Turk attended Chelsea School of Art in 1986, in his words to “learn how to think and look at art”, concluding that in the end he actually developed a more “sophisticated misunderstanding of art”. He was then accepted into the Royal College of Art in 1989, but in 1991 was refused his degree on the basis of his final show, ‘Cave’. The piece consisted of a whitewashed studio space with a single blue heritage plaque on the wall dedicated to himself, which read ‘GAVIN TURK Sculptor worked here 1989 – 1991’.
Whilst the Royal College refused to grant him his MA, he was soon spotted by Charles Saatchi and gained instant notoriety, bringing him quickly to the forefront of the contemporary art scene.
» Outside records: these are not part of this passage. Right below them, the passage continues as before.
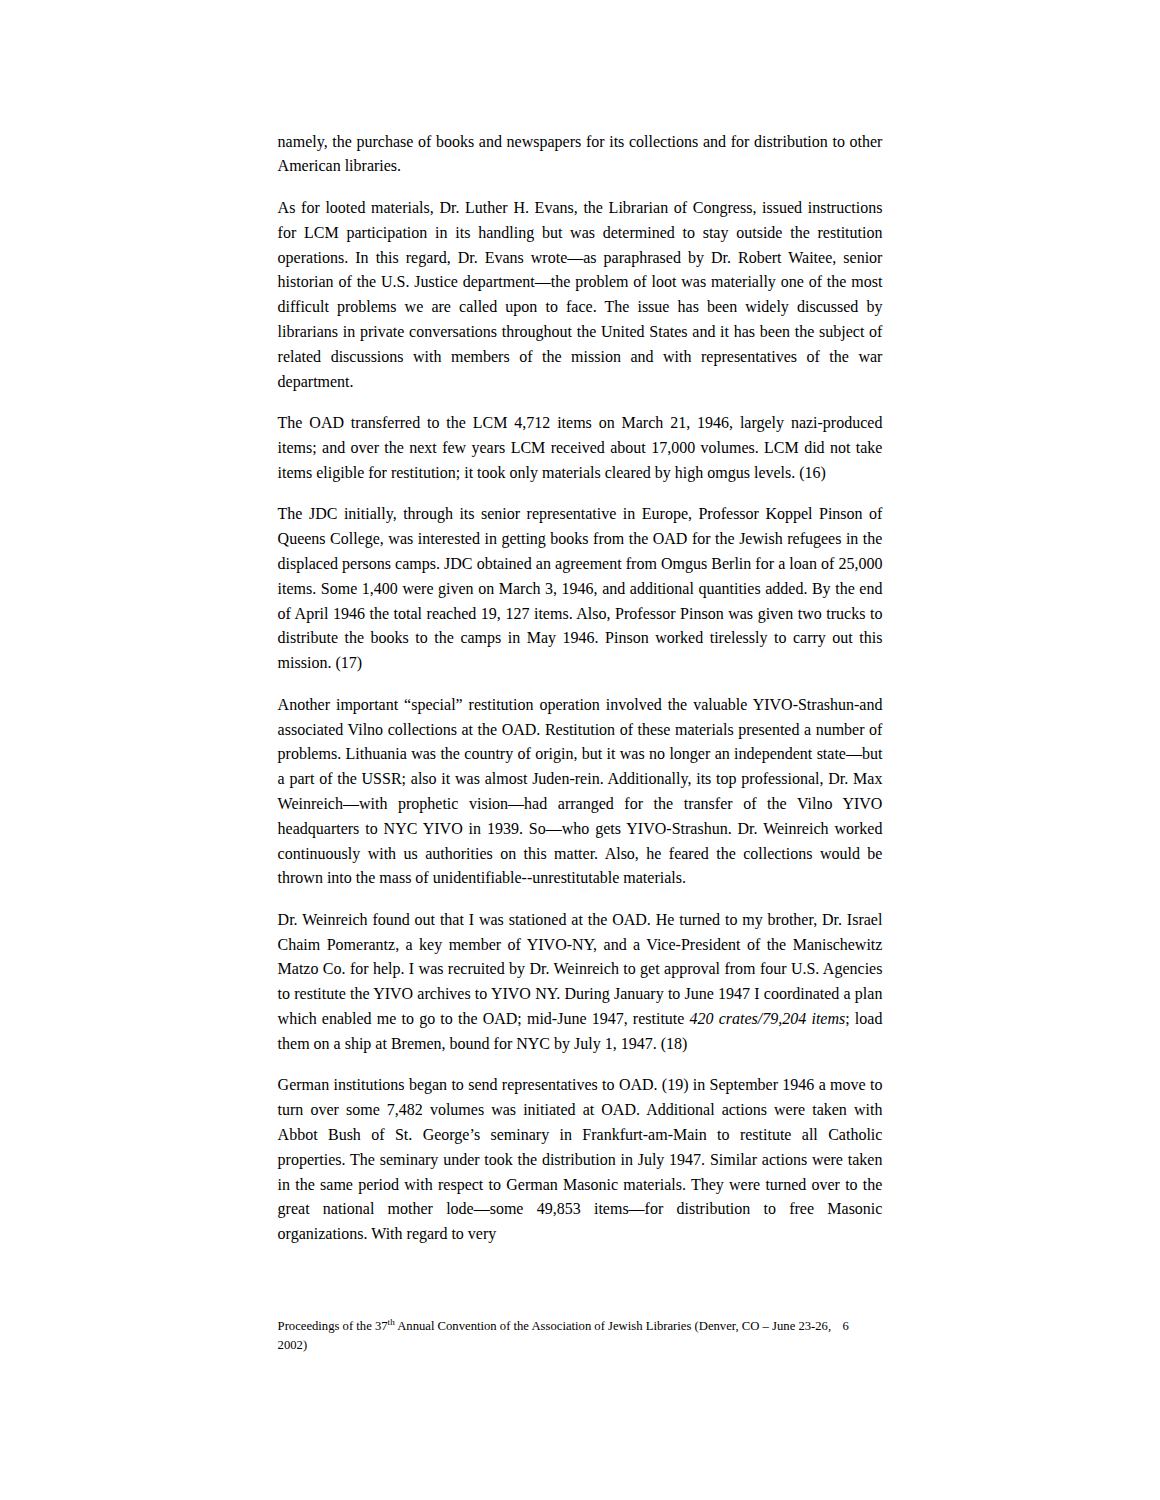namely, the purchase of books and newspapers for its collections and for distribution to other American libraries.
As for looted materials, Dr. Luther H. Evans, the Librarian of Congress, issued instructions for LCM participation in its handling but was determined to stay outside the restitution operations. In this regard, Dr. Evans wrote—as paraphrased by Dr. Robert Waitee, senior historian of the U.S. Justice department—the problem of loot was materially one of the most difficult problems we are called upon to face. The issue has been widely discussed by librarians in private conversations throughout the United States and it has been the subject of related discussions with members of the mission and with representatives of the war department.
The OAD transferred to the LCM 4,712 items on March 21, 1946, largely nazi-produced items; and over the next few years LCM received about 17,000 volumes. LCM did not take items eligible for restitution; it took only materials cleared by high omgus levels. (16)
The JDC initially, through its senior representative in Europe, Professor Koppel Pinson of Queens College, was interested in getting books from the OAD for the Jewish refugees in the displaced persons camps. JDC obtained an agreement from Omgus Berlin for a loan of 25,000 items. Some 1,400 were given on March 3, 1946, and additional quantities added. By the end of April 1946 the total reached 19, 127 items. Also, Professor Pinson was given two trucks to distribute the books to the camps in May 1946. Pinson worked tirelessly to carry out this mission. (17)
Another important “special” restitution operation involved the valuable YIVO-Strashun-and associated Vilno collections at the OAD. Restitution of these materials presented a number of problems. Lithuania was the country of origin, but it was no longer an independent state—but a part of the USSR; also it was almost Juden-rein. Additionally, its top professional, Dr. Max Weinreich—with prophetic vision—had arranged for the transfer of the Vilno YIVO headquarters to NYC YIVO in 1939. So—who gets YIVO-Strashun. Dr. Weinreich worked continuously with us authorities on this matter. Also, he feared the collections would be thrown into the mass of unidentifiable--unrestitutable materials.
Dr. Weinreich found out that I was stationed at the OAD. He turned to my brother, Dr. Israel Chaim Pomerantz, a key member of YIVO-NY, and a Vice-President of the Manischewitz Matzo Co. for help. I was recruited by Dr. Weinreich to get approval from four U.S. Agencies to restitute the YIVO archives to YIVO NY. During January to June 1947 I coordinated a plan which enabled me to go to the OAD; mid-June 1947, restitute 420 crates/79,204 items; load them on a ship at Bremen, bound for NYC by July 1, 1947. (18)
German institutions began to send representatives to OAD. (19) in September 1946 a move to turn over some 7,482 volumes was initiated at OAD. Additional actions were taken with Abbot Bush of St. George’s seminary in Frankfurt-am-Main to restitute all Catholic properties. The seminary under took the distribution in July 1947. Similar actions were taken in the same period with respect to German Masonic materials. They were turned over to the great national mother lode—some 49,853 items—for distribution to free Masonic organizations. With regard to very
Proceedings of the 37th Annual Convention of the Association of Jewish Libraries (Denver, CO – June 23-26, 2002)
6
Turk’s thesis at the Royal College set the tone of his work thereafter; the artist remains fascinated with the cult of personality, the ‘myth’ of the artist, and concerns around authorship. In the 1990s, Turk gained prominence as part of the generation known as the Young British Artists, alongside Damien Hirst and Tracey Emin and was included in Charles Saatchi’s hugely influential and landmark exhibition ‘Sensation’ at the RA in 1997.
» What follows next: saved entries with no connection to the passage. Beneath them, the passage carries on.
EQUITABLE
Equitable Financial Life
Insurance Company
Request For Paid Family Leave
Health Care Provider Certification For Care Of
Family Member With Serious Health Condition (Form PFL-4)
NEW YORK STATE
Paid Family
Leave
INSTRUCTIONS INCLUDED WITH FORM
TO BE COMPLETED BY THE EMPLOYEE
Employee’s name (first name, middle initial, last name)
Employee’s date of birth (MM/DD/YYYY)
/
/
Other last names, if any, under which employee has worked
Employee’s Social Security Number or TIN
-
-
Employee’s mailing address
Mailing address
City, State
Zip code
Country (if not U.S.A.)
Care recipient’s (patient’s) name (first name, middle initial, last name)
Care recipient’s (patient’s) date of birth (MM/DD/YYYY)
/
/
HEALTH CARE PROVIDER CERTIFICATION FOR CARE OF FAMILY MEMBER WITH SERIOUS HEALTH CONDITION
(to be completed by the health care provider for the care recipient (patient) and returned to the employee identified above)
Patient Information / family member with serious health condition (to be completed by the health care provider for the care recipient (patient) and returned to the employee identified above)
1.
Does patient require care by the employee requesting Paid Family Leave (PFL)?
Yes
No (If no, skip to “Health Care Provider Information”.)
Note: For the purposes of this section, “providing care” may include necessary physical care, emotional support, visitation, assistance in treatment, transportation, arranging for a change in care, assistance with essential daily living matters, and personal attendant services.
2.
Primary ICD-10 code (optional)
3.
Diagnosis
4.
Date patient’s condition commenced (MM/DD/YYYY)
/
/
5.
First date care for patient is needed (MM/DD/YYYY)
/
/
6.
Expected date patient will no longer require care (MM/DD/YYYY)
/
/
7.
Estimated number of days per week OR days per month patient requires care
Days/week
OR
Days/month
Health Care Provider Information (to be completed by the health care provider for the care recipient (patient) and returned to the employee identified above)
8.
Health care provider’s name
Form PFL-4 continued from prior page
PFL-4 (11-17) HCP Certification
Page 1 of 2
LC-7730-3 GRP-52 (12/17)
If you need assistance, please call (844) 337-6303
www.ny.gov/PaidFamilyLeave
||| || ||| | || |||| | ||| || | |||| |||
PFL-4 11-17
Turk’s work has been exhibited by many reputable museums and galleries across the world. Solo shows have been at Maruani Mercier (Brussels), Galerie Krinzinger (Wien), Newport Street Gallery (London), Paul Stolper Gallery (London), White Cube (London), Tate (London) and Goodman Gallery (Cape Town) to name but a few.
The artist has also featured in a selection of significant group exhibitions across the world, including ‘POP LIFE’ at Tate Modern (London), the Venice Biennale in 2009, the International Istanbul Biennial in 1999, Hayward Gallery (London), Somerset House (London), Turner Contemporary (Margate), Whitworth Art Gallery (Manchester), The Holbourne Museum (Bath), Weserburg Museum of Modern Art (Bremen), City Gallery (Prague), Reykjavik Art Museum (Reykjavik), and Phoenix Art Museum (Arizona).
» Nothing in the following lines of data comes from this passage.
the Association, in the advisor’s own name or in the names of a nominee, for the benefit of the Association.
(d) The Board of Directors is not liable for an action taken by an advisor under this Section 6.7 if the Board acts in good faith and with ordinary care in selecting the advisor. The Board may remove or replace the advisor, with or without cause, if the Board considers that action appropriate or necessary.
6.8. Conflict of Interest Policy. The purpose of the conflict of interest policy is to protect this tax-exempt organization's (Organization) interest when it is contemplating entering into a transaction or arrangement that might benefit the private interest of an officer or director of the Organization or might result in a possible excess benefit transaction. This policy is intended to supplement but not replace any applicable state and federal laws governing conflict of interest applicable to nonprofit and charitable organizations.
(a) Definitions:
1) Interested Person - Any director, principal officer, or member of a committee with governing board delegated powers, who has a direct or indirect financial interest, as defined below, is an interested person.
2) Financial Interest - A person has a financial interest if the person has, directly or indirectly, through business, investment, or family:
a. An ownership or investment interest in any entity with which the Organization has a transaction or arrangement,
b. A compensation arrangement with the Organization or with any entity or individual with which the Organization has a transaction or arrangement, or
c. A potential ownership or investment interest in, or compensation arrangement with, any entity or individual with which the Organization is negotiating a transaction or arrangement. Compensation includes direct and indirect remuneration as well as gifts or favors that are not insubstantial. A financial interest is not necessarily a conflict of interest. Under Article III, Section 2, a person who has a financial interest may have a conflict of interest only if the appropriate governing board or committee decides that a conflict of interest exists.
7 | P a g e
The artist’s work is held in the collections of Tate Gallery (London), the Museum of Modern Art (New York), the Caldic Collection (Rotterdam), and with private collectors such as Damien Hirst.
In 2001 Turk was awarded the Jack Goldhill Sculpture Prize, and in 2007 the Charles Wollaston Award, both by the Royal Academy of Arts. In 2010 Turk received an Honorary Doctorate in Arts from the University of East London. In 2013 Prestel published Turk’s first major monograph, showcasing more than two decades of his work and in 2014 Trolley Books published ‘This Is Not A Book About Gavin Turk’ which playfully explores themes associated with the artist’s work via thirty notable contributors.
Turk has been commissioned to make several public sculptures including L'Âge d'Or, a painted bronze sited on the south corner of the Press Centre building in the Olympic Park, and Nail, a 12-meter sculpture at One New Change, next to St Paul’s cathedral, London, England.
The artist lives and works in London.